Refugees and anti-Semitism: is it a problem?

This is just one man's experiences on his own with newly arrived refugees from the Middle East that aren't a member of any community yet... They are displaced, and currently looking for a stable home. This seriously can't be compared to entire communities that exist of second, third, and fourth generation immigrants to Europe from the Middle East. Take Malmö in Sweden for example, a city that once had a thriving Jewish community, a community that was mostly made up of Holocaust survivor families and the descendants of Jews that were actually real refugees fleeing a war and persecution, unlike many of the economic migrants entering Europe pretending to be Syrians fleeing a civil war. This is now a city where religiously motivated attacks and harassment on Jewish people has doubled, a city where Jewish cemeteries are fire bombed and vandalised, a city where human rights organizations advice Jews to enter certain areas with extreme caution. Please remember that this city exists within a 2016 Sweden... And the issues don't stop there, it continues, and continues, and continues.
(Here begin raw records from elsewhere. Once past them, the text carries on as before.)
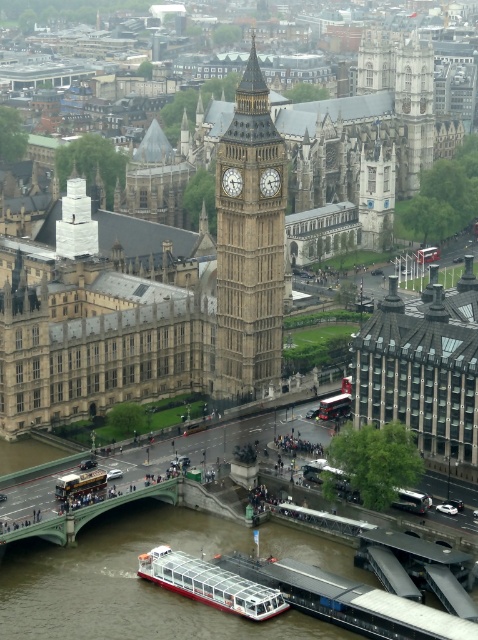
Question: Does white glass boat at lower center appear under gold metallic double-decker bus at center?

Choices:
 (A) no
 (B) yes

Answer: (B)

Question: Does golden stone building at center lie in front of golden stone clock tower at center?

Choices:
 (A) no
 (B) yes

Answer: (A)

Question: Is golden stone building at center to the right of white glass boat at lower center from the viewer's perspective?

Choices:
 (A) no
 (B) yes

Answer: (A)

Question: Among these objects, which one is nearest to the camera?

Choices:
 (A) golden stone building at center
 (B) gold metallic double-decker bus at center

Answer: (B)

Question: Which point is farther to the camera?

Choices:
 (A) gold metallic double-decker bus at center
 (B) green painted concrete bridge at center

Answer: (A)

Question: Which object is farther from the camera taking this photo?

Choices:
 (A) green painted concrete bridge at center
 (B) gold metallic double-decker bus at center

Answer: (B)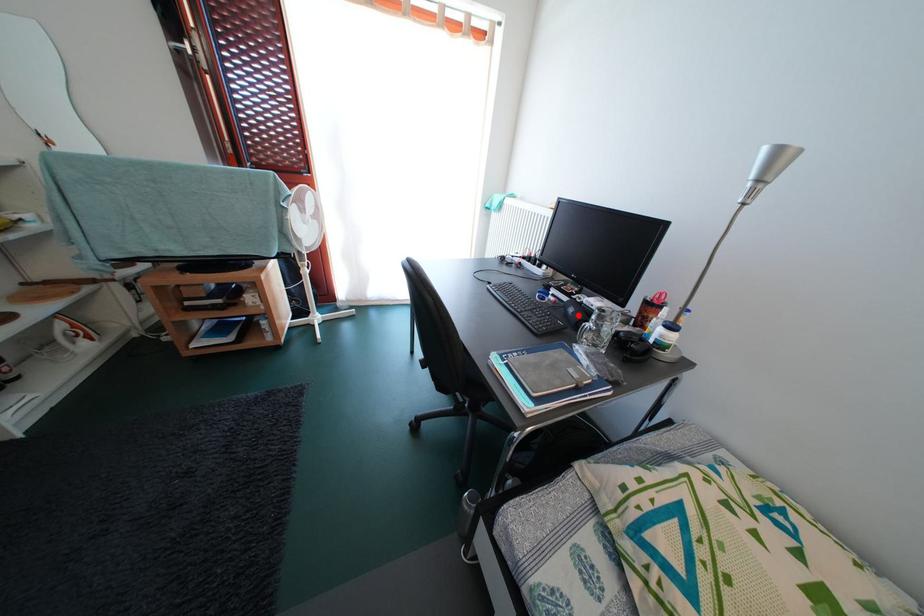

With old Holocaust survivors being told they aren't welcome to tell their stories in schools with a majority Muslim population, being disrespected by students and called. Then Swedish politicans attending anti-Israel rallies where anti-Semitism and pro-Hamas/Hezbollah rhetoric is spewed out and distributed. It's not surprising that most Jewish families that used to live in Malmö have already emigrated to Israel, or other countries in the recent years, wouldn't you? This also isn't just one isolated community that's experiencing these types of problems, this phenomenon exists within communities all across Europe, you could go on and on. It's a problem.